Nunca houve uma época tão rica em opiniões e, ao mesmo tempo, tão pobre em perseverança. Sabemos o que está errado na política, na educação, nas instituições e até nos relacionamentos. Somos rápidos em identificar problemas, apontar falhas e sugerir soluções. Sonhamos com cidades melhores, com uma sociedade mais justa, com líderes mais preparados e com um futuro mais promissor para nossos filhos. O que parece cada vez mais raro, porém, é encontrar a disposição necessária para construir aquilo que afirmamos desejar.
A razão talvez esteja em uma diferença profunda entre desejar e ter vontade. O desejo nasce facilmente. Ele habita o campo das intenções, das expectativas e dos discursos. A vontade, por sua vez, surge quando o entusiasmo termina. Ela aparece quando os resultados demoram, quando os obstáculos se acumulam e quando desistir parece mais confortável do que continuar. Enquanto o desejo sonha com a chegada, a vontade aceita o desafio da caminhada.
Essa distinção ajuda a compreender uma das verdades mais desconfortáveis da vida. A história raramente é transformada pelos que apenas desejam. Ela é construída por aqueles que persistem. Não necessariamente pelos mais inteligentes, pelos mais talentosos ou pelos mais preparados, mas pelos que permanecem quando os demais recuam. Afinal, o mundo não é ocupado pelos que têm razão. O mundo é ocupado pelos que permanecem.
Talvez por isso façamos tantas perguntas erradas. Questionamos por que determinadas ideias ganham força, por que certos grupos conquistam influência ou por que algumas vozes parecem dominar os debates públicos. Mas raramente nos perguntamos por que tantas pessoas equilibradas abriram mão de ocupar esses mesmos espaços.
A verdade é que o vazio nunca permanece vazio por muito tempo. Quando os que poderiam contribuir se afastam, outros assumem o protagonismo. Não necessariamente porque sejam melhores ou mais numerosos, mas simplesmente porque decidiram ficar. A história tem pouca tolerância para espaços abandonados e quase sempre recompensa aqueles que permanecem quando os demais resolvem partir.
Essa mesma lógica se repete na vida pessoal. Há pessoas que passam a vida inteira sentadas na arquibancada da existência. Observam o jogo, analisam cada lance, criticam os erros, apontam caminhos e explicam o que deveria ser feito. Conhecem as estratégias, enxergam os defeitos e sabem exatamente o que os outros deveriam fazer. Mas a história nunca foi escrita por quem assistia da arquibancada. Ela sempre pertenceu àqueles que entraram em campo, assumiram riscos, cometeram erros, enfrentaram derrotas e, apesar de tudo, continuaram jogando.
É justamente aí que surge outra contradição do nosso tempo. Admiramos profundamente os resultados da vontade, mas raramente admiramos a vontade em si. Admiramos a conquista, mas não a disciplina que a tornou possível.

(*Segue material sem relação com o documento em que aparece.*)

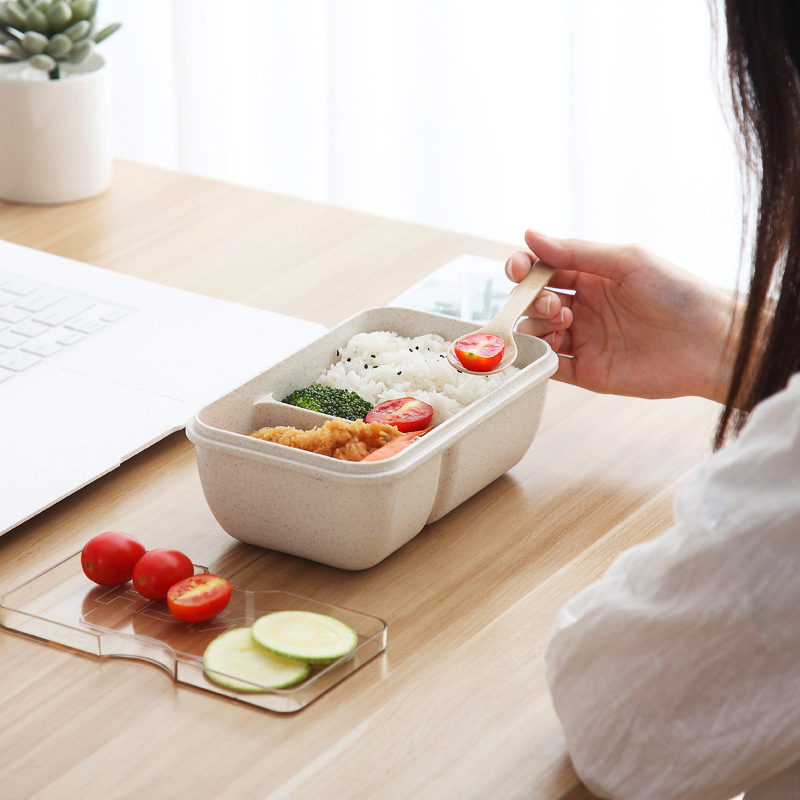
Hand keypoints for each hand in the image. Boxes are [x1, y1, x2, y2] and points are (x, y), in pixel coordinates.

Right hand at [506, 230, 739, 401]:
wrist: (711, 343)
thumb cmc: (678, 294)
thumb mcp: (626, 261)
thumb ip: (576, 252)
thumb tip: (530, 235)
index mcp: (590, 277)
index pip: (542, 270)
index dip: (524, 268)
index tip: (519, 270)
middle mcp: (583, 308)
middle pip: (534, 303)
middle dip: (533, 301)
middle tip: (557, 305)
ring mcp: (583, 340)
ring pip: (535, 333)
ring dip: (535, 327)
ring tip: (562, 324)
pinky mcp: (586, 371)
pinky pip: (548, 366)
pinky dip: (538, 357)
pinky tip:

Admiramos o sucesso, mas não as renúncias que o antecederam. Admiramos a excelência, mas frequentemente ignoramos o esforço silencioso que a sustenta. Queremos os frutos, mas negociamos com o plantio. Queremos a chegada, mas evitamos a caminhada. Queremos a transformação, mas resistimos ao preço que ela exige.
Aos poucos, passamos a acreditar que reconhecer um problema já representa algum avanço. Mas reconhecer não é transformar. Criticar não é construir. Opinar não é realizar. A consciência é apenas o primeiro passo. O que muda a realidade continua sendo aquilo que sempre mudou: disciplina, perseverança, compromisso e trabalho.
Há, porém, uma dimensão ainda mais profunda nessa reflexão. A vontade não transforma apenas o mundo ao nosso redor; ela transforma quem a exerce. Cada vez que vencemos a acomodação, a preguiça ou a tentação de desistir, nos tornamos um pouco melhores do que éramos no dia anterior. A vontade constrói realizações, mas, antes disso, constrói caráter. E talvez seja exatamente por isso que ela seja tão valiosa e tão rara.
Por tudo isso, talvez a grande crise do nosso tempo não seja econômica, política ou tecnológica. Nunca tivemos tanto acesso ao conhecimento, tantas ferramentas e tantas oportunidades. Ainda assim, parece cada vez mais difícil encontrar pessoas dispostas a continuar quando o aplauso desaparece, quando a empolgação passa e quando o esforço se torna inevitável.
Os sonhos continuam sendo importantes. São eles que apontam a direção. Mas direção não é destino. Sonhar é necessário, porém insuficiente.
Os sonhos mostram o caminho.
Mas é a vontade que percorre a estrada.
E, no fim das contas, o futuro nunca pertence aos que apenas esperam por dias melhores.
O futuro pertence aos que têm a coragem de construí-lo.